Mereka secara harafiah takut untuk melihat, seperti orang yang menutupi mata
ketika menonton film agar tidak menyaksikan suatu adegan yang mengerikan.
Persepsi
dan perasaan merupakan pengalaman-pengalaman langsung atas usatu yang terjadi
pada orang di saat kiwari. Di lain
pihak, ingatan dan gagasan merupakan representasi mental dari
pengalaman-pengalaman masa silam. Agar gagasan dan ingatan menjadi sadar, perlu
bagi mereka untuk diasosiasikan dengan bahasa. Orang tidak bisa berpikir atau
mengingat kecuali jika apa yang dia pikirkan dan dia ingat telah dikaitkan
dengan kata-kata yang pernah dia lihat atau dengar.
Sebagai
konsekuensinya, orang tidak dapat dengans sadar mengingat pengalaman-pengalaman
masa kanak yang berlangsung sebelum perkembangan bahasa dimulai. Akan tetapi,
terlepas dari fakta bahwa orang tidak dapat mengingat pengalaman-pengalaman
awal tersebut, semua itu bisa memiliki arti penting yang menentukan dalam
perkembangan kepribadiannya.
Freud
membedakan antara dua kualitas ketaksadaran, yakni prakesadaran dan
ketaksadaran yang sesungguhnya. Suatu gagasan atau memori prasadar adalah yang
bisa menjadi sadar dengan lumayan mudah karena resistensi terhadap mereka
lemah. Suatu pikiran atau memori tak sadar membutuhkan upaya keras untuk
menjadi sadar karena besarnya kekuatan yang membendungnya. Di satu ujung skala
tersebut adalah ingatan yang tidak akan pernah menjadi sadar karena ia tidak
memiliki asosiasi dengan bahasa; di ujung yang lain adalah ingatan yang ada di
ujung lidah.
Berhubung
konsentrasi energi yang relatif besar dalam suatu proses mental dibutuhkan agar
ia memiliki kualitas untuk menjadi sadar, energi untuk tujuan ini harus
diperoleh dengan cara membelokkan pasokan energi dari proses-proses mental
lain. Ini berarti bahwa kita hanya bisa menjadi sadar atau satu hal pada suatu
saat. Akan tetapi, pergeseran energi yang cepat dari satu gagasan, ingatan,
persepsi, atau perasaan pada yang lainnya menyedeiakan cakupan yang luas akan
kesadaran tentang sadar dalam waktu yang singkat.

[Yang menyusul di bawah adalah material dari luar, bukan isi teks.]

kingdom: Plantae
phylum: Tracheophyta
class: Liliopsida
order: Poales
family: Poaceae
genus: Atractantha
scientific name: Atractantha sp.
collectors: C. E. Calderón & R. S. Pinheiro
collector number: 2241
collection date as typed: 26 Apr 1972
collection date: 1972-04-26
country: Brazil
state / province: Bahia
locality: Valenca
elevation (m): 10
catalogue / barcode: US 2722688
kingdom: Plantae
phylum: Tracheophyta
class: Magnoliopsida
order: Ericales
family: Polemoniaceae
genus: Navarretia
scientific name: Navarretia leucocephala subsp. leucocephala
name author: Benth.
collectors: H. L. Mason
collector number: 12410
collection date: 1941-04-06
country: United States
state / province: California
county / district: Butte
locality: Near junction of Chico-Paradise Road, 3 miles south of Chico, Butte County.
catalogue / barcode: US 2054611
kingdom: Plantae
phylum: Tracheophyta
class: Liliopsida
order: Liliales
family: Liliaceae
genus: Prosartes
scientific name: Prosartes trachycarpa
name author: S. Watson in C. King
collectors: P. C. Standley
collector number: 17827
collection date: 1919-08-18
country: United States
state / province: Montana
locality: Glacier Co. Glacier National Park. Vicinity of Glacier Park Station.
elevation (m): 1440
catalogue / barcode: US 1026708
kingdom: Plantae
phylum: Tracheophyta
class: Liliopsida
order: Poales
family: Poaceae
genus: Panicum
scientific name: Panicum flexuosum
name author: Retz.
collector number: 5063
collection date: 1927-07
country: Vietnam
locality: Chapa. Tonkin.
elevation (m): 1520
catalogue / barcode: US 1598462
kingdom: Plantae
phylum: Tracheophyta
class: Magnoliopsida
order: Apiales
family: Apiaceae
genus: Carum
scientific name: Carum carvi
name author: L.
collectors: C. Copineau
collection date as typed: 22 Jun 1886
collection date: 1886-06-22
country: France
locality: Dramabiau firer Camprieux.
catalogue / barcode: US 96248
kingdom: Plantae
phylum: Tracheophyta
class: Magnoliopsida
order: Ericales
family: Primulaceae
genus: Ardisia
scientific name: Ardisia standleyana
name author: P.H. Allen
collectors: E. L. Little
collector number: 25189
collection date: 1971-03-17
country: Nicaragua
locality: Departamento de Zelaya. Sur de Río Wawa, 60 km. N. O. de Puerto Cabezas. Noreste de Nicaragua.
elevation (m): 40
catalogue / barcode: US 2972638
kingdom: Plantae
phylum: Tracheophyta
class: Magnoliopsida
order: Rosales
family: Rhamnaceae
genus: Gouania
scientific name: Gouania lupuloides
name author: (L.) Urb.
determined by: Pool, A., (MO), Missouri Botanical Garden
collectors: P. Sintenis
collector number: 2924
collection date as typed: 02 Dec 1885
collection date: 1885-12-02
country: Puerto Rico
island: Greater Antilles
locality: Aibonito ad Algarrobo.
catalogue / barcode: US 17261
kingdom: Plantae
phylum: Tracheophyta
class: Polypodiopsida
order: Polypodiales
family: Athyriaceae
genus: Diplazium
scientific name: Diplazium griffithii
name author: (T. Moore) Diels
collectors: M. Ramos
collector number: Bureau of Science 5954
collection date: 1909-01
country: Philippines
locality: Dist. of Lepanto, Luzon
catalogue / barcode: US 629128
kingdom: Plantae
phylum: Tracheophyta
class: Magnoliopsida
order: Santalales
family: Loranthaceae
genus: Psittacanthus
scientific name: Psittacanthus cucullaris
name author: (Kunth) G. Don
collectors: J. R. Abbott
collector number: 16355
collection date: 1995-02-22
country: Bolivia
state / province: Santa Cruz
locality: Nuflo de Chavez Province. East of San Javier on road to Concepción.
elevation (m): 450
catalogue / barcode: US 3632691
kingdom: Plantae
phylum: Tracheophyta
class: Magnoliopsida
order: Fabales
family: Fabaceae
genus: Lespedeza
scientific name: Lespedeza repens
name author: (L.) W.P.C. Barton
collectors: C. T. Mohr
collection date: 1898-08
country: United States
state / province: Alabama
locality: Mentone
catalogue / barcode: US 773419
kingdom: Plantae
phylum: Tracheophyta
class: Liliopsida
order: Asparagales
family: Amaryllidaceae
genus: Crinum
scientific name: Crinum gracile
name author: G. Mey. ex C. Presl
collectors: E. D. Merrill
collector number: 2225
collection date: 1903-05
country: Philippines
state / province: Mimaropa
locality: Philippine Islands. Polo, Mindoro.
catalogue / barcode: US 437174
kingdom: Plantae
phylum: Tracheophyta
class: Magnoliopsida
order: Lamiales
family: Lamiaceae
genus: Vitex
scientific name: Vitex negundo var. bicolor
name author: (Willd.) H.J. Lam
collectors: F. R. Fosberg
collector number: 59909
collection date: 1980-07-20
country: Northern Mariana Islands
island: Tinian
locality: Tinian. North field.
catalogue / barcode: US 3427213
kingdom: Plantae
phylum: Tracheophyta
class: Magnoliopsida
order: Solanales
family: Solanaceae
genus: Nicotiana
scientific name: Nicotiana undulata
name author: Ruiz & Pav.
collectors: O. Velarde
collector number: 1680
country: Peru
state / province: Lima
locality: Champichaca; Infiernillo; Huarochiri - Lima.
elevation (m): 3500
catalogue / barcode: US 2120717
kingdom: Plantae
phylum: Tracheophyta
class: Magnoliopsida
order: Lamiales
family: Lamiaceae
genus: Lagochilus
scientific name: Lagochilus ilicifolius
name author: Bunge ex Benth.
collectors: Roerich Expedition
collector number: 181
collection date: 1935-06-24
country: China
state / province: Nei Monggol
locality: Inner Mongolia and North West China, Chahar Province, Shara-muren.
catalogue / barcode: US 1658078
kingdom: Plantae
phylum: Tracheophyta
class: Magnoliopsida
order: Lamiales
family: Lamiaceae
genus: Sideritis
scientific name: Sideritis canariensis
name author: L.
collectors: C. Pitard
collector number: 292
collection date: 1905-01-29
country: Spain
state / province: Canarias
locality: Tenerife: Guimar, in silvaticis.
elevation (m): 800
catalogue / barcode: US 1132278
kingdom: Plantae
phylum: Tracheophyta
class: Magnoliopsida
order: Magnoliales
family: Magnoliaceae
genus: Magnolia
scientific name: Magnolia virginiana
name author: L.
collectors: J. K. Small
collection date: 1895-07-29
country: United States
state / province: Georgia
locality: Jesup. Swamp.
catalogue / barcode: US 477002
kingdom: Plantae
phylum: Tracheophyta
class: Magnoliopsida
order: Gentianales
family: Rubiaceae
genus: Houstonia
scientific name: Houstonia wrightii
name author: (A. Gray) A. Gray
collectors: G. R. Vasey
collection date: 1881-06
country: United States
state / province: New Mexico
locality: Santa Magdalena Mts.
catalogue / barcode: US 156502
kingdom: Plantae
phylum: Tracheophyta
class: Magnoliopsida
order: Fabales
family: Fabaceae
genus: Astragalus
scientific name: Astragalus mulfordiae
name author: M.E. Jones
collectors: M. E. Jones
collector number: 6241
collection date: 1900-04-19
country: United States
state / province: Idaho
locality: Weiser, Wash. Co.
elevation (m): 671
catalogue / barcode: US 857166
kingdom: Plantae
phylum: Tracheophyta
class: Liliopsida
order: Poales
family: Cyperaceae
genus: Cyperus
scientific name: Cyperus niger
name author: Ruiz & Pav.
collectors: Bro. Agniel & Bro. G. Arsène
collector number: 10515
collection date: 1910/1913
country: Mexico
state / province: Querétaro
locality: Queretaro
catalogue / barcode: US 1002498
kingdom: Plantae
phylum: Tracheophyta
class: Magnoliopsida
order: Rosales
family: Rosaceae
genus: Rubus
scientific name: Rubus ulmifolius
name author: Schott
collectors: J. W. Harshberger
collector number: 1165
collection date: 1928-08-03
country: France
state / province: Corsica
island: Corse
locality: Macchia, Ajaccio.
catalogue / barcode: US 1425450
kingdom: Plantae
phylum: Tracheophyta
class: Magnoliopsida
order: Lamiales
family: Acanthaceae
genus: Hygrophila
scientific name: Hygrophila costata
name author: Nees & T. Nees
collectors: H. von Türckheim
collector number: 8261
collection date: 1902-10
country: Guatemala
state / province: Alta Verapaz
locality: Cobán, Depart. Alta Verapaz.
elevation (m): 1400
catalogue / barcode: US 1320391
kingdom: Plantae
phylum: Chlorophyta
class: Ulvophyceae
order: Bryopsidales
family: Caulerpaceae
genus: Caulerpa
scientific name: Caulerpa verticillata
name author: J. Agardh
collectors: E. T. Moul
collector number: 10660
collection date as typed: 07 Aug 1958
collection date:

Orang bisa memikirkan atau berloncatan dalam mengingat begitu banyak hal dengan cepat dikarenakan mobilitas yang dimiliki energi psikis ketika semua itu diredistribusikan. Sistem perseptual seperti mekanisme sebuah radar yang memindai dengan cepat dan memotret banyak gambar dari dunia.
Ketika sistem
perseptual memperliharkan suatu objek yang dibutuhkan atau menangkap keberadaan
suatu ancaman potensial dalam dunia eksternal, ia beristirahat dan memfokuskan
perhatiannya pada objek atau ancaman tersebut. gagasan dan memori dipanggil
dari prakesadaran untuk membantu orang mengurus situasi yang dihadapinya.
Ketika ancamann itu berlalu atau kebutuhan sudah dipuaskan, pikiran pun
mengalihkan perhatian pada hal-hal yang lain.